# How to link a Google account to Kindle Fire?



## smp4life (Dec 23, 2011)

It seems to download from the Android Market you need a Google account associated with the Kindle Fire. I don't see a way to do this on the Android Market website. Thoughts?


----------



## Hoosiermama (Dec 28, 2009)

I haven't been able it get it to work. I have an Android phone, so what I've done is install Frostwire on the phone and Fire, then transfer apps from the phone to the Fire. Frostwire installs it in the correct place. If I don't want the app on the phone, then I delete. I have installed GoMarks and Google Reader from my phone to the Fire. There's probably more, but those are the ones I did today.

I don't want to root my Fire and this works for me.

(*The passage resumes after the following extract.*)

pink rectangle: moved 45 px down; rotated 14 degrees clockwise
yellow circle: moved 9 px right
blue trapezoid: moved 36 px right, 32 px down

Sent from my Kindle Fire using Tapatalk


----------



## Nulke (Mar 5, 2011)

I have not found a work around atm to associate your Fire to your google account without a second android system or rooting. 
However, I've been able to side load other android stores onto my Fire like m.getjar.com and then been able to download APK files for apps not available in the Fire store such as Dolphin Browser HD and the Nook App to my Fire.


----------



## smp4life (Dec 23, 2011)

Thanks guys. I got Frostwire for my android phone and the Fire and moved the ap I need (Dolphin hd browser) to the Fire that way. Seems ridiculous that we have to work around like this though.
j


----------